Article Preview
TopIntroduction
Internet of Things (IoT) and cloud computing are used in many real-time smart applications such as smart health-care, smart traffic, smart industries and smart city. To reduce communication delay between cloud and IoT Devices, Cisco introduced fog computing (Yousefpour et al., 2019) as intermediate computing infrastructure. To improve performance of fog computing, a monitoring system is required that keep track of all the activities and behavior of fog infrastructure with associated IoT Devices (Birje & Bulla, 2019). Monitoring system is also used in predictive maintenance system to detect and predict faulty or deviating behavior of fog nodes and IoT devices (Birje & Manvi, 2011). The anomaly detection and root cause analysis models play a vital role in improving performance of smart applications such as smart industries and smart healthcare system.
The anomaly detection techniques find unknown pattern or outliers in unlabeled data when something unusual occurs or when condition deviates from normal behavior. Root cause Analysis (RCA) is a systematic process to understand reason for anomalies or faults that helps operator to diagnose the problem and solve the issue within short period of time (Singh, 2020). The root cause analysis allows end users to accurately identify anomalies and its root cause to avoid failures that may occur in future. The following requirements have to be satisfied for effective root cause analysis (Steenwinckel et al., 2021) i) Accuracy: the RCA should give accurate cause of the problem and reduce false positives, ii) Minimal human effort: the RCA work automatically without human involvement, iii) Context aware: the RCA should provide context to increase the performance, iv) Adaptive: the RCA system should be capable of adapting detection behavior of changing conditions, v) Interpretable: The user of system must easily understand the failures and its cause to plan appropriate action. vi) Scalable: The RCA must work efficiently even with huge data.

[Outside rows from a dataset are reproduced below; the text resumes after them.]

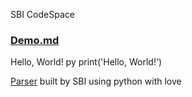 SBI CodeSpace
### [Demo.md](content/2022/June/Demo.md) 
Hello, World!
py
print('Hello, World!')

[Parser](https://github.com/sbihere/) built by SBI using python with love
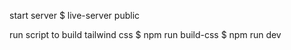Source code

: start server
    $ live-server public

run script to build tailwind css
    $ npm run build-css
    $ npm run dev
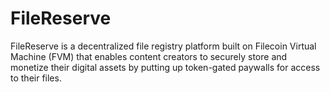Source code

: # FileReserve
FileReserve is a decentralized file registry platform built on Filecoin Virtual Machine (FVM) that enables content creators to securely store and monetize their digital assets by putting up token-gated paywalls for access to their files.
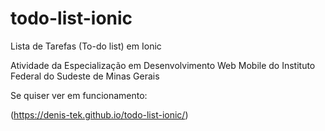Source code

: # todo-list-ionic
Lista de Tarefas (To-do list) em Ionic

Atividade da Especialização em Desenvolvimento Web Mobile do Instituto Federal do Sudeste de Minas Gerais

Se quiser ver em funcionamento:

(https://denis-tek.github.io/todo-list-ionic/)
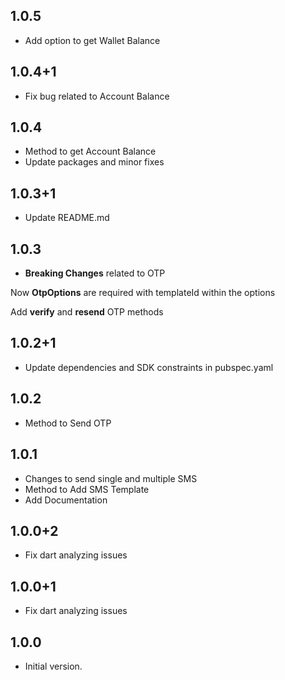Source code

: ## 1.0.5

- Add option to get Wallet Balance

## 1.0.4+1

- Fix bug related to Account Balance

## 1.0.4

- Method to get Account Balance
- Update packages and minor fixes

## 1.0.3+1

- Update README.md

## 1.0.3

- **Breaking Changes** related to OTP

Now **OtpOptions** are required with templateId within the options

Add **verify** and **resend** OTP methods

## 1.0.2+1

- Update dependencies and SDK constraints in pubspec.yaml

## 1.0.2

- Method to Send OTP

## 1.0.1

- Changes to send single and multiple SMS
- Method to Add SMS Template
- Add Documentation

## 1.0.0+2

- Fix dart analyzing issues

## 1.0.0+1

- Fix dart analyzing issues

## 1.0.0

- Initial version.
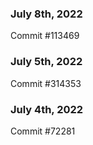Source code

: ### July 8th, 2022

Commit #113469

### July 5th, 2022

Commit #314353


### July 4th, 2022

Commit #72281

There are three main techniques (Steenwinckel et al., 2021, Solé et al., 2017) to find root cause analysis in fog computing infrastructure: i) data-driven model: it identifies anomaly and its root cause based on the unusual pattern using machine learning or deep learning approach ii) Knowledge-driven techniques: it works on expert knowledge iii) Hybrid: it combines the both data-driven and knowledge-driven technique to meet the requirement of RCA. The above techniques suffer from few of the critical issues such as data-driven technique suffers from interpretability and accuracy, knowledge-driven technique is unable to find new types of faults and its causes and hybrid model consumes more computational resources.
In the new era of smart industries, Anomaly detection and root cause analysis play a vital role in improve the performance of machine and reduce maintainance cost. Anomaly detection identify abnormal behavior of production machine and outliers /quality deviation in the production line. The root cause analysis of anomaly may help to resolve tor fix the issue. The existing the anomaly detection and root cause analysis models does not meet all the requirement and are computationaly expansive. Therefore, there is a need of an effective root cause analysis model which provides high interpretability and accuracy with minimum overhead. The existing works have focused on data-driven root cause analysis considering the above mentioned techniques, but failed to meet requirements such as accuracy, scalability and interpretability. Also, no work has been carried out highlighting the importance of views of multi-agent in predictive maintainance system. Hence, this paper proposes a multi-agent based data-driven root cause analysis model using SHAP algorithm. The main objectives of proposed root cause analysis model are: first, increase the accuracy and reduce the false positives in detecting anomalies in fog computing environment. second, 2) To develop a light weight root cause analysis that fulfill all requirments of root cause analysis with reduced the overhead.